6.  THE EFFECTIVENESS AND COST BENEFIT OF NEW TECHNOLOGIES

  6.1  Effectiveness: The clinical effectiveness of telemedicine and telehealthcare systems has been established largely by quantitative evaluations that show diagnostic accuracy and which are intended to contribute to the development of evidence based practice in the field. These evaluations are generally positive but the benefits of many systems remain assumed rather than adequately demonstrated, and definitions of effectiveness remain limited. The assumption is that they are effective in limited clinical contexts (in many telecare systems this is still only an assumption), rather than being effective in solving patients' problems, or effectively integrated into real services. Demonstration projects that trial specific devices and systems are also generally positive. The same caveats apply to evaluations of telecare systems, and already problems with user compliance have been noted in some studies. A key problem in the evaluation literature is pressure to publish positive rather than negative results, this is especially so because of the funding relationship between some R&D groups and system manufacturers.

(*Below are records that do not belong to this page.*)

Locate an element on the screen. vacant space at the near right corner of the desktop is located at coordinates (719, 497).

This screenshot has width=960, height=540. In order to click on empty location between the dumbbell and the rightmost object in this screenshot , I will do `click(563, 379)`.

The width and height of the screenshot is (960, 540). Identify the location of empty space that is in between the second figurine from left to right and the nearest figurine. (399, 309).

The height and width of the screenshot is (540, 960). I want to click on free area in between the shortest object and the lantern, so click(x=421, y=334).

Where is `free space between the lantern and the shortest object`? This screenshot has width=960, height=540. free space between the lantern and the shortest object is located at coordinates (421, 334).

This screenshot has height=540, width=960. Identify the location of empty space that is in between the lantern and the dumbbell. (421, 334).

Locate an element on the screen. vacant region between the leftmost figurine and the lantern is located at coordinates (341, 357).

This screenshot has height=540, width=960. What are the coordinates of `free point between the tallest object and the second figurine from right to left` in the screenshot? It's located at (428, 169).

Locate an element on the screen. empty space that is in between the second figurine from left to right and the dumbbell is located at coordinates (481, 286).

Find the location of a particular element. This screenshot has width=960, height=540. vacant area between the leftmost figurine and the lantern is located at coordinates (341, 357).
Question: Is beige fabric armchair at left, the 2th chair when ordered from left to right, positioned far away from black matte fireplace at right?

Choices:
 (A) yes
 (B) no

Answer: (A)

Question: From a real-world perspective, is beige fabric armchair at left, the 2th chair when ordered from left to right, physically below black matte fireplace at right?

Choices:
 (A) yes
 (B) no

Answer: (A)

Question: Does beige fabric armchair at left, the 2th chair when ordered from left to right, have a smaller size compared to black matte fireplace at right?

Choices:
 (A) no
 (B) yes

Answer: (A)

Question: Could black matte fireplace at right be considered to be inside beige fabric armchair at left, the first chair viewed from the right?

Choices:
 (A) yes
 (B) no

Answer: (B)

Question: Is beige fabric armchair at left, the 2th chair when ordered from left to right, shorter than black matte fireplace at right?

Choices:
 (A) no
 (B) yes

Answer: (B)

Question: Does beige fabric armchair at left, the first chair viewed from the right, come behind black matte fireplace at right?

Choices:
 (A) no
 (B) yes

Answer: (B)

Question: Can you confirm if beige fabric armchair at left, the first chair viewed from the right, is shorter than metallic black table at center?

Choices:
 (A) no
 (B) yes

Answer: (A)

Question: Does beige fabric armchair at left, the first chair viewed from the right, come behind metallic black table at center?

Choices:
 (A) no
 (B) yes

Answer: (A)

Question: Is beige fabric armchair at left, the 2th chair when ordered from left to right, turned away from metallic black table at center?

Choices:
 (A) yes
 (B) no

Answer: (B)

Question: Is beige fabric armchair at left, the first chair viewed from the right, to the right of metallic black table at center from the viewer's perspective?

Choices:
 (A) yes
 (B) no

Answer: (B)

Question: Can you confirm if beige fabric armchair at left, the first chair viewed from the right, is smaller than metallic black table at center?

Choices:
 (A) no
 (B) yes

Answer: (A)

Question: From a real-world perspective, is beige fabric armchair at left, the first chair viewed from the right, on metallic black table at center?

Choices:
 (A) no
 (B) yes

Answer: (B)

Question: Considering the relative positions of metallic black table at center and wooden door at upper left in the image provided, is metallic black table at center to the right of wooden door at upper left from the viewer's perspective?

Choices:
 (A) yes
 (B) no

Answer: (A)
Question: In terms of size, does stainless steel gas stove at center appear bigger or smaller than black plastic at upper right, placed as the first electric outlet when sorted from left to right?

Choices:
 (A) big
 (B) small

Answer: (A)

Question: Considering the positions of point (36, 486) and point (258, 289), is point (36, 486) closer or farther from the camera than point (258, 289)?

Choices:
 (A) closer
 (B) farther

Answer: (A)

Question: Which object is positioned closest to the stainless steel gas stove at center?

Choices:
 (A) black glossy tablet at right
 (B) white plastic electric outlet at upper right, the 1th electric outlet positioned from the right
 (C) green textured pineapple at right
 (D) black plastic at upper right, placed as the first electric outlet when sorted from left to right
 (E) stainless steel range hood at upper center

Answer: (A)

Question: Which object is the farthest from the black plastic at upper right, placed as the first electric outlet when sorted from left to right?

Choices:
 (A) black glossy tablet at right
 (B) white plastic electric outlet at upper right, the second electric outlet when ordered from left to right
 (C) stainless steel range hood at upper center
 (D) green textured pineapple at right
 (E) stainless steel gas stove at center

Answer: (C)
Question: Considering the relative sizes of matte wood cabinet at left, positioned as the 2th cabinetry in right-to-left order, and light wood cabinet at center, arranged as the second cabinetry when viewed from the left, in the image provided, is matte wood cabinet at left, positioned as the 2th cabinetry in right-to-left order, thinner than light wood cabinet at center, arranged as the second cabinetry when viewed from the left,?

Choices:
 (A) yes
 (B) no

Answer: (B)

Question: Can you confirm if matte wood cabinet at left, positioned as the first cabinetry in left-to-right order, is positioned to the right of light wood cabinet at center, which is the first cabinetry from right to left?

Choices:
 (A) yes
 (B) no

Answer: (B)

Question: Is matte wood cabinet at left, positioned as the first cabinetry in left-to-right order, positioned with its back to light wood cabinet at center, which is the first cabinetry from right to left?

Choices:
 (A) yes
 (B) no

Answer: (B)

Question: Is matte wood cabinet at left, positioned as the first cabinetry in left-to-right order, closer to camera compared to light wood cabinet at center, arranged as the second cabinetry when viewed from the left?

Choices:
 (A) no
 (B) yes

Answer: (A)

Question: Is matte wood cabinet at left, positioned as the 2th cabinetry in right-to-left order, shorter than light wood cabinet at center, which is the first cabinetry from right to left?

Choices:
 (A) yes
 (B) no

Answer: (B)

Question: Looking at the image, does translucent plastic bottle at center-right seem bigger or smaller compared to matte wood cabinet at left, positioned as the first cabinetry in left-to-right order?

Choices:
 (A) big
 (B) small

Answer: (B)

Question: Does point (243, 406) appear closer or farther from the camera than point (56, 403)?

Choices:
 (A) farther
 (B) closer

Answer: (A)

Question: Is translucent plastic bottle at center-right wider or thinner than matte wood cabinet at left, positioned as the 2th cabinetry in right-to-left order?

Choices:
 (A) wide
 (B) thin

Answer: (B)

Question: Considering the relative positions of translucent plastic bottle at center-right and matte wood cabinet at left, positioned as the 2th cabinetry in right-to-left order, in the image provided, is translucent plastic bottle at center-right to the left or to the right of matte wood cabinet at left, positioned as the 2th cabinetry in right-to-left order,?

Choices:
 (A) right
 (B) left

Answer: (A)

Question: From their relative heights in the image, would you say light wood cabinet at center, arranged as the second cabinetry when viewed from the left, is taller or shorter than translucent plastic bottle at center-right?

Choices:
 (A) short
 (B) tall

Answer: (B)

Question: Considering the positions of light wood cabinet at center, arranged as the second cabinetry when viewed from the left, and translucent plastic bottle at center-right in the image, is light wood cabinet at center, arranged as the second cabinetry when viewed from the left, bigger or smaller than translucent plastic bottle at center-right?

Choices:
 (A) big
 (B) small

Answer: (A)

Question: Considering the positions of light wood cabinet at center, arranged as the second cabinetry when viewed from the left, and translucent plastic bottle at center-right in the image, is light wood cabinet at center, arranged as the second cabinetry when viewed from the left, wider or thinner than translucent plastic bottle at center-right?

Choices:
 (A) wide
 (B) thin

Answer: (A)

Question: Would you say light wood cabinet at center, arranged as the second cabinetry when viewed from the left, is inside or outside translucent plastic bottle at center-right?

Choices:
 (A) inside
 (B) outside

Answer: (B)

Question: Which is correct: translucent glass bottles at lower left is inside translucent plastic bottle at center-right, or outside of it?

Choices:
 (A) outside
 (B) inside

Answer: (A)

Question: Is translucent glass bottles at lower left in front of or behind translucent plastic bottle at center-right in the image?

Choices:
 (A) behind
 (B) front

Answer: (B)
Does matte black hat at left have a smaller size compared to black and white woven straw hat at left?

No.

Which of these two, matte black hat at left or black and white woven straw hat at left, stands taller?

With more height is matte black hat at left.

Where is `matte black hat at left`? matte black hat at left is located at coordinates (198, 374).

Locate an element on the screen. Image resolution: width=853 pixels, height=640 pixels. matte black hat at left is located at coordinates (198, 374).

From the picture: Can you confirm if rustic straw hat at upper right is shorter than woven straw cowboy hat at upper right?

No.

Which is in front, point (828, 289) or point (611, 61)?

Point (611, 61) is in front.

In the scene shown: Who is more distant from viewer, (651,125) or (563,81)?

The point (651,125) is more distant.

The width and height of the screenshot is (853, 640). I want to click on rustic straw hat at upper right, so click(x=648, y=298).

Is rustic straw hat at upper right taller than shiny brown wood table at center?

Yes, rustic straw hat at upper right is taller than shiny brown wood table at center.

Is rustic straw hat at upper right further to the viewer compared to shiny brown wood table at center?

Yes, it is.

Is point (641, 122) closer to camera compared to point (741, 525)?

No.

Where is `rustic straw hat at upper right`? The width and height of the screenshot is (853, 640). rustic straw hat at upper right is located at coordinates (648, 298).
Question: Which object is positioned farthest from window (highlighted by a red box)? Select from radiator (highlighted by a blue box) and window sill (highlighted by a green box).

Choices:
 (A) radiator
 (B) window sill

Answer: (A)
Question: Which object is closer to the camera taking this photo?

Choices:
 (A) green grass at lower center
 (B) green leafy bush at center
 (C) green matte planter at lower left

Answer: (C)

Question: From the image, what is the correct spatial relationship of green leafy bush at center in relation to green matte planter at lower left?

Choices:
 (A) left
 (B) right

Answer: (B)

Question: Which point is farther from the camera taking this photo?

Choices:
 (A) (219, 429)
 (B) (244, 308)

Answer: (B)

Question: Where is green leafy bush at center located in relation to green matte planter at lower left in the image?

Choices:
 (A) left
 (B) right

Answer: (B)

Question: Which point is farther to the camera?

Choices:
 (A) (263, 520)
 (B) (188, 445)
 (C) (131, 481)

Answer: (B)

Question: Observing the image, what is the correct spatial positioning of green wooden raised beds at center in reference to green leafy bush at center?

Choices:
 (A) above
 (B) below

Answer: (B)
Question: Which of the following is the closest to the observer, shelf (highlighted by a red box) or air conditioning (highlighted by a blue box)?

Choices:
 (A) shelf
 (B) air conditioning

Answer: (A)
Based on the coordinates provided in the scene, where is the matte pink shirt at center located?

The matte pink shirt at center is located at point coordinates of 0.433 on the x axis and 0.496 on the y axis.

  6.2  Cost benefit: high quality economic evaluations of telemedicine, telehealthcare and telecare systems are few and far between. Systematic reviews reveal few studies where adequate evaluation methods have been used. The economic benefits of new systems have been claimed by many of their proponents, but in the absence of real evidence these are currently assumed rather than actually demonstrated. Because patients and other service users are almost never involved in service development and design, the main focus of economic evaluation is at the level of health care provider (often US insurance based services where the organisation of funding is radically different to that in the UK), and questions of cost benefit are rarely applied to service users. This is important because the policy shift in the UK is likely to mean that telecare systems are employed in relation to people with chronic diseases. With these comes a shift in the burden of social costs to often disadvantaged people. Telecare systems are likely to change the cost structure of health surveillance in primary care, perhaps shifting some routine clinical checks on patients in general practice to automated and remote monitoring minimum patient data sets in call-centres. The cost-benefits of this are not yet proven.